No one can explain luck. Luck either lays its golden hand on your shoulder or coldly passes by. Paul "Buck" Fisher was not a lucky person. Never once in his entire life had he gotten something for nothing. He'd never won a single prize or met the girl of his dreams. He even had great difficulty finding an empty space in a large parking lot. Good fortune always seemed to be just beyond his grasp.
Life for Buck Fisher became a constant struggle. He had difficulty holding a job, and he was forced to live in dilapidated housing. Finally, desperate, he turned to a life of petty crime. He began by shoplifting, then moved on to stealing handbags and after several years graduated to armed robbery. But even then, luck evaded him. In his very first attempt at armed robbery, he tried to hold up a doughnut shop frequented by police officers. When Buck pulled his toy gun from his belt and announced, "This is a stickup," the five police officers in the shop drew their weapons. In a brief burst of gunfire, Buck Fisher was shot three times in the chest.

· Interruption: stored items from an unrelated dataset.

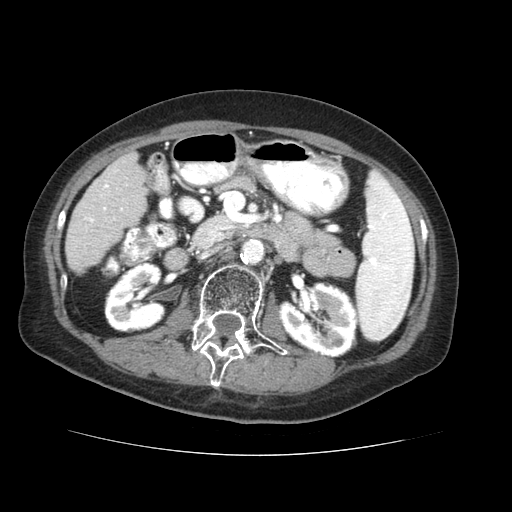
Contrast-enhanced abdominal CT (liver protocol), one axial slice. Slice 13 of 73 in the series (ordered by position). 120 kVp. Soft-tissue window (W 400 / L 40 HU). 2.5 mm slice thickness. 512 × 512 image matrix, field of view 360 × 360 mm. From the clinical record (not read from this slice): diagnosis: hepatocellular carcinoma (patient treated with transarterial chemoembolisation; whether this scan precedes or follows treatment is not stated here); TNM stage (as recorded): Stage-IVB; Child-Pugh class: A; tumour differentiation: well differentiated.
Annotated regions visible in this slice (semi-automatic segmentation, software-assisted and operator-edited):
- liver parenchyma outside the tumour (the mass and vessels are separate outlines, so this box may not span the whole liver): bounding box <66,152,144,272> (left, top, right, bottom; pixels)
- portal vein: <114,170,118,172>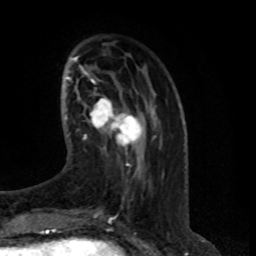
Breast MRI (dynamic contrast-enhanced), one axial slice; position 24 of 80 along the scan axis; cropped to one breast; dynamic contrast-enhanced series, time point 2 of 8 at this slice position (early post-contrast); 1.5 T; TE 4.2 ms, TR 7 ms; 256 × 256 image matrix, field of view 165 × 165 mm. Female patient.
Outlined on this slice (semi-automatically segmented with operator editing):
- enhancing-tissue mask used for the functional tumour volume (all voxels passing the contrast-enhancement thresholds inside the analysis volume; usually the tumour): bounding box <84,98,142,150> (left, top, right, bottom; pixels)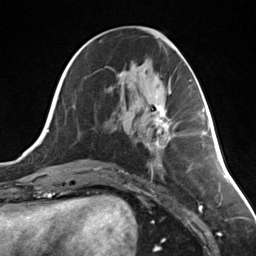
Breast MRI (dynamic contrast-enhanced), one axial slice. Slice 60 of 124 in the series (ordered by position). Cropped to one breast. Dynamic contrast-enhanced series, time point 2 of 7 at this slice position (early post-contrast). 3 T. TE 1.8 ms, TR 4.7 ms. 256 × 256 image matrix, field of view 150 × 150 mm. Female patient.
Annotated regions visible in this slice (semi-automatic segmentation, software-assisted and operator-edited):
- enhancing-tissue mask used for the functional tumour volume (all voxels passing the contrast-enhancement thresholds inside the analysis volume; usually the tumour): bounding box (x1, y1, x2, y2) in pixels: (155, 105, 171, 149)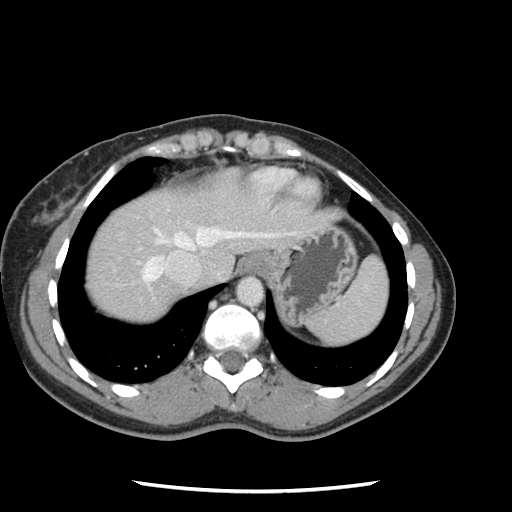
Contrast-enhanced abdominal CT, one axial slice; position 106 of 134 along the scan axis; 120 kVp; intravenous contrast given; soft-tissue window (W 400 / L 40 HU); 512 × 512 image matrix, field of view 330 × 330 mm. Case-level facts recorded for this patient, not image findings: patient: male, age 73 years at operation; diagnosis: colorectal cancer liver metastases, imaged before liver resection; multiple liver metastases: yes; largest metastasis: 3.4 cm; chemotherapy before resection: no.
Structures marked on this image (expert manual segmentation):
- hepatic veins: bounding box [x1, y1, x2, y2] px = [142, 227, 275, 282]
- liver: [86, 191, 301, 321]
- planned liver remnant (the part of the liver to remain after resection): [86, 193, 202, 301]
- portal vein (with intrahepatic branches): [139, 247, 143, 250]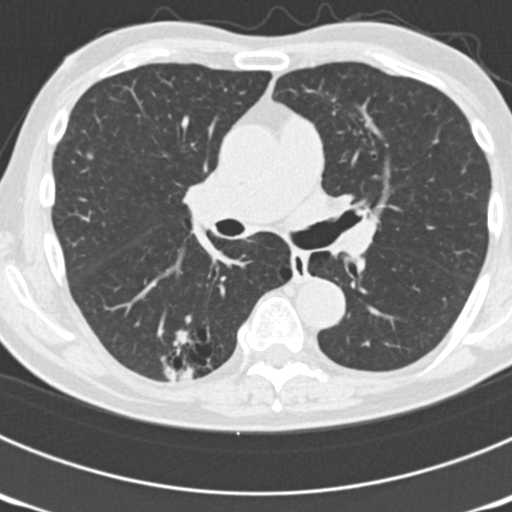
Chest CT (low-dose screening protocol), one axial image; third screening round (two years after baseline); lung window (W 1500 / L -600 HU); 2 mm slice thickness; 120 kVp. Male participant, aged 70 years at enrolment. Current smoker at enrolment.
• Expert-annotated lung lesion, box from (x=144, y=308) to (x=236, y=385) px.
• The screening reader recorded 3 non-calcified nodules or masses ≥4 mm on this exam (right upper lobe, left upper lobe, right lower lobe); which of them this box marks is not recorded.
• Participant outcome: lung cancer diagnosed 14 days after this screen — bronchiolo-alveolar adenocarcinoma, NOS, right lower lobe, poorly differentiated (G3), stage IB (AJCC 6th edition), 30 mm at pathology.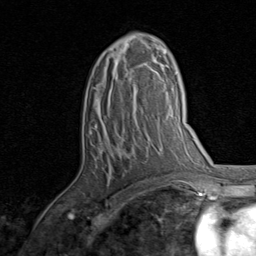
Breast MRI, one axial slice; position 49 of 80 along the scan axis; cropped to one breast; dynamic contrast-enhanced series, time point 2 of 8 at this slice position (early post-contrast); 1.5 T; TE 1.7 ms, TR 4.5 ms; 256 × 256 image matrix, field of view 180 × 180 mm. Female patient.
Annotated regions visible in this slice (semi-automatically segmented with operator editing):
- enhancing-tissue mask used for the functional tumour volume (all voxels passing the contrast-enhancement thresholds inside the analysis volume; usually the tumour): bounding box [x1, y1, x2, y2] px = [95, 35, 157, 89]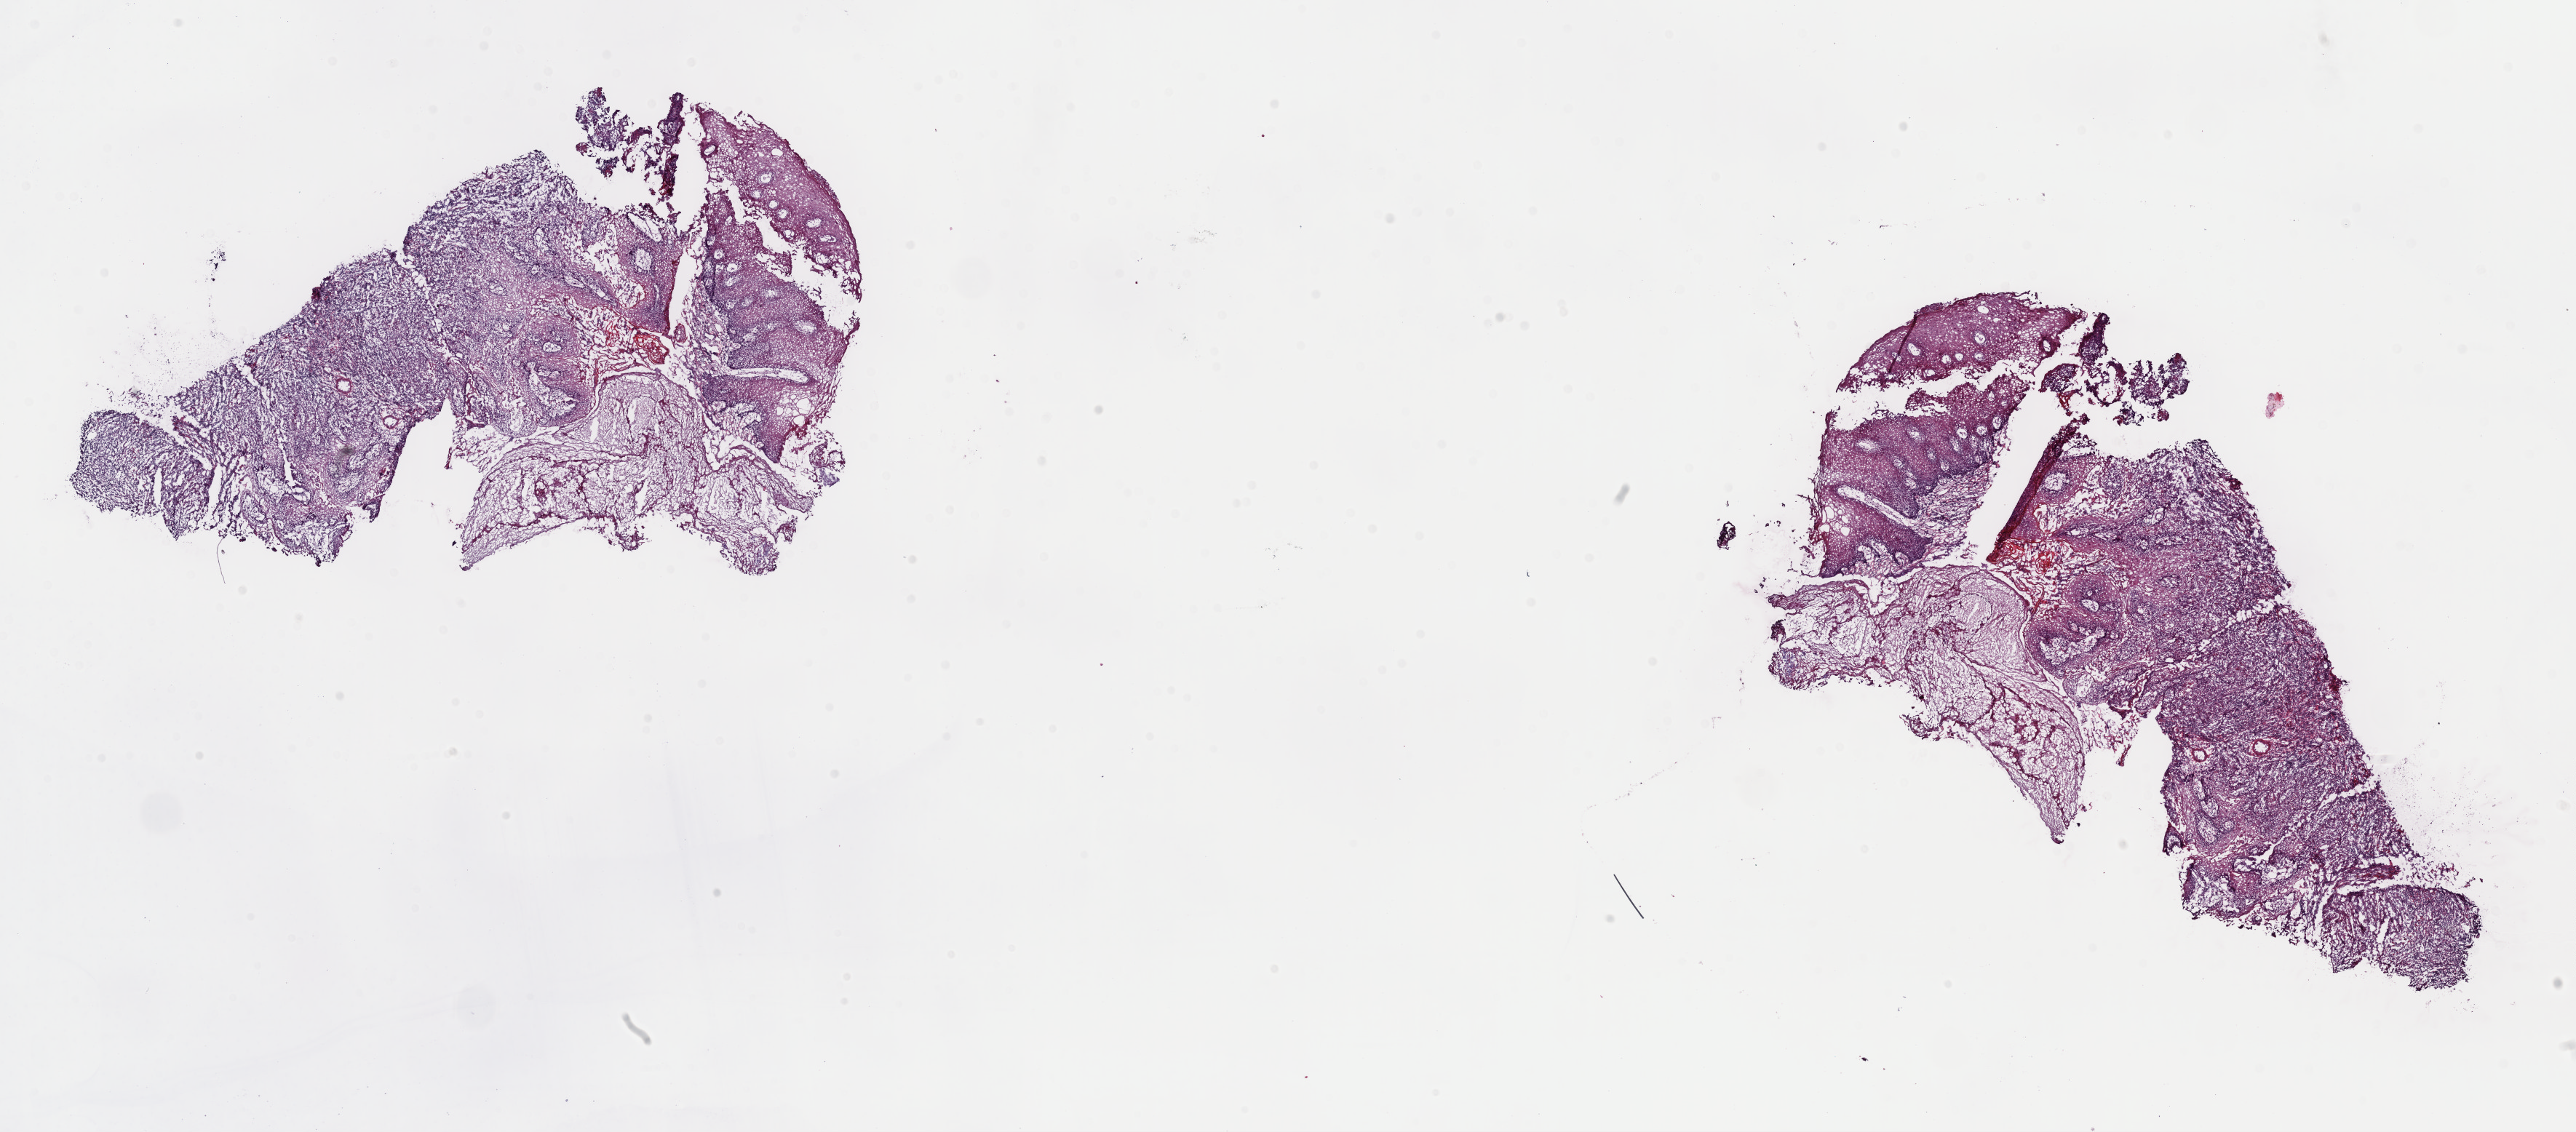
H&E whole-slide image, a low-resolution overview of the entire scanned area, about 28.0 x 12.3 mm, frozen section from the top of the tissue portion, primary tumour sample from the head and neck. Female patient; age at initial diagnosis 82 years. Histologic grade: G2 (moderately differentiated). Pathologist review of this section (percent, as recorded): tumour cells 80%, tumour nuclei 80%, normal cells 15%, stromal cells 5%, necrosis 0%. Infiltration values recorded for this section: lymphocyte infiltration 5%, monocyte infiltration 0%, neutrophil infiltration 0%.
AJCC pathologic stage: I. Histologic diagnosis: Squamous cell carcinoma, NOS (tongue, NOS).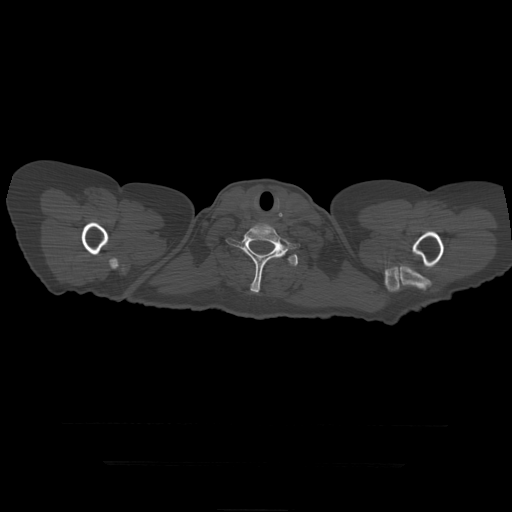
CT including the spine, one axial slice; slice 388 of 399 in the series (ordered by position); bone window (W 1800 / L 400 HU); 512 × 512 image matrix, field of view 450 × 450 mm. Patient age 41 years. From the clinical record (not read from this slice): primary cancer: breast.
Structures marked on this image (semi-automatic segmentation, software-assisted and operator-edited):
- T1 vertebra: bounding box [x1, y1, x2, y2] px = [226, 223, 300, 293]
- T2 vertebra: [288, 257, 299, 267]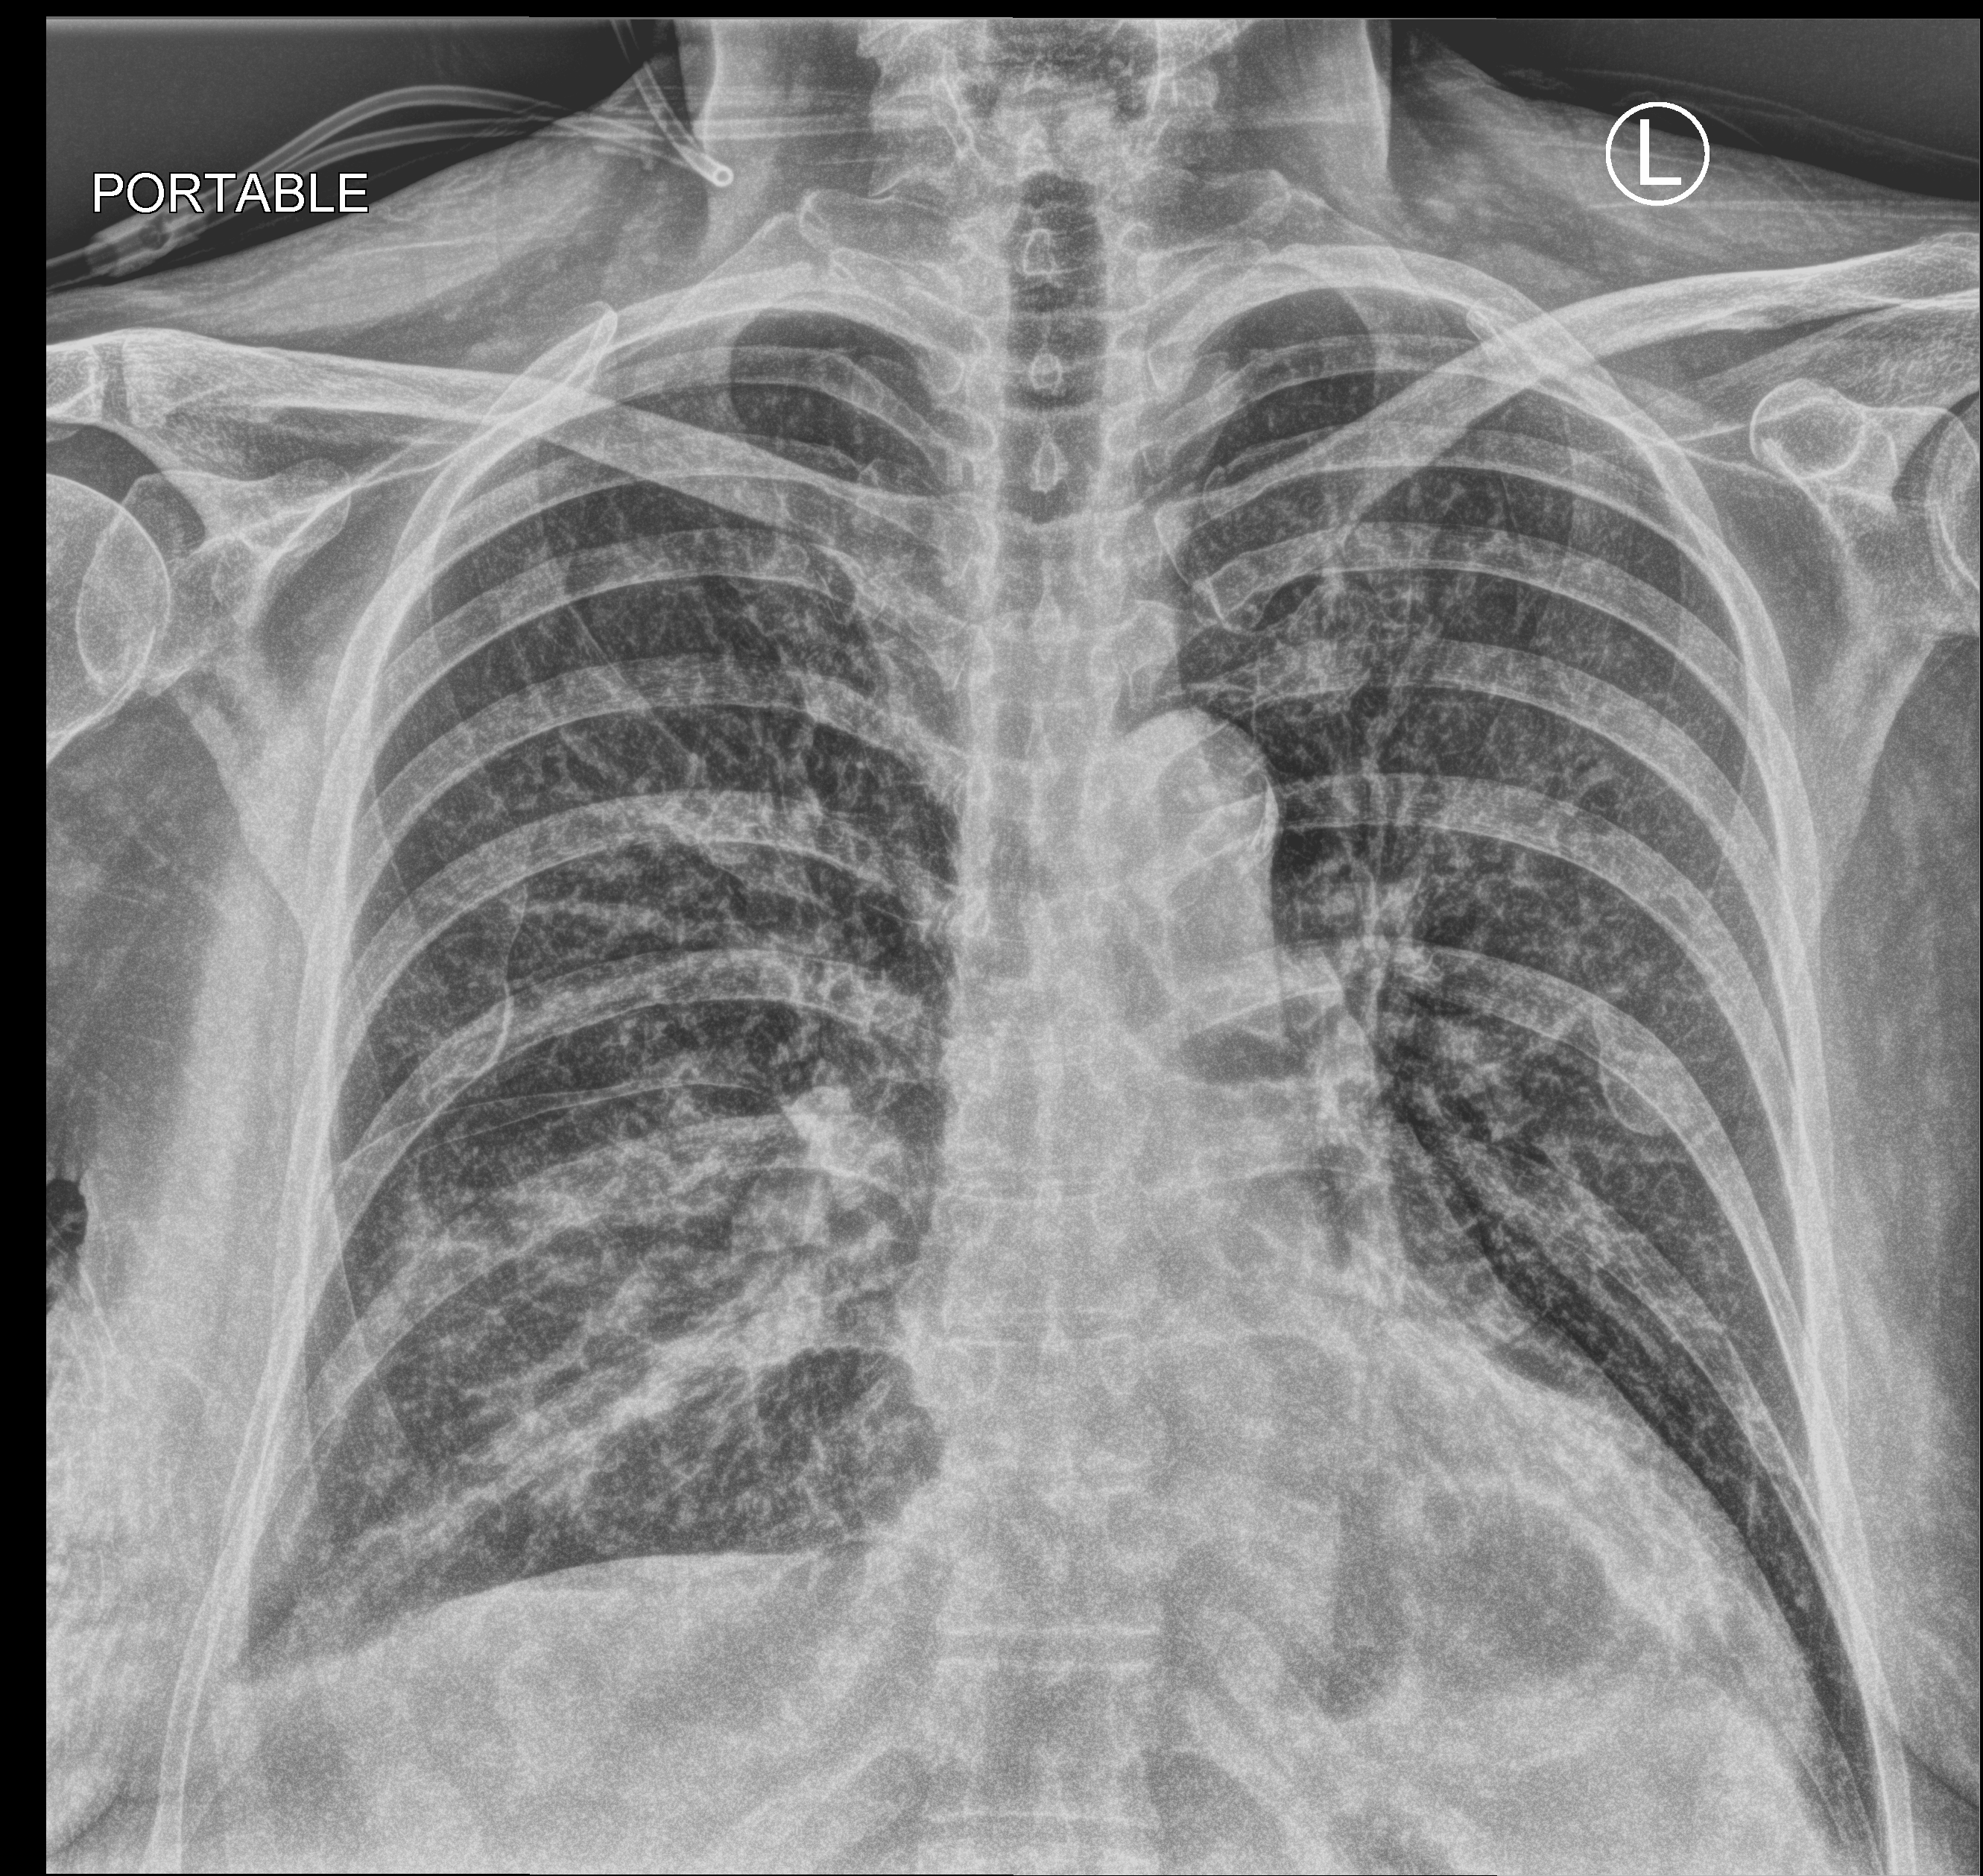
Bedside chest radiograph (computed radiography); anteroposterior (AP) projection. Patient hospitalised with COVID-19; female, aged 18–59 years.
Admission-level facts for this patient (not findings on this image; timing relative to this image not recorded): mechanically ventilated during this hospital stay: no; length of hospital stay: 11 days.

An ambulance raced him to the hospital, where surgeons labored six hours to save his life. And there, lying in a hospital operating room, Buck Fisher's luck finally changed!
One bullet had missed his heart by less than a millimeter. Had it been the width of a fingernail closer to his heart, he would have died instantly. While the surgeon was removing that bullet, he happened to notice a bulging aneurysm--a miniature balloon ready to burst--in the aorta leading from Fisher's heart. The surgeon performed a delicate resection, inserting a synthetic graft and eliminating the danger from the aneurysm.
Had Fisher not been shot in the failed robbery attempt, within a few days at most that aneurysm would have burst, killing him. Instead, the bypass saved his life, enabling Paul "Buck" Fisher to serve every single day of his twenty-five-year sentence. Luck had found Buck Fisher in the nick of time.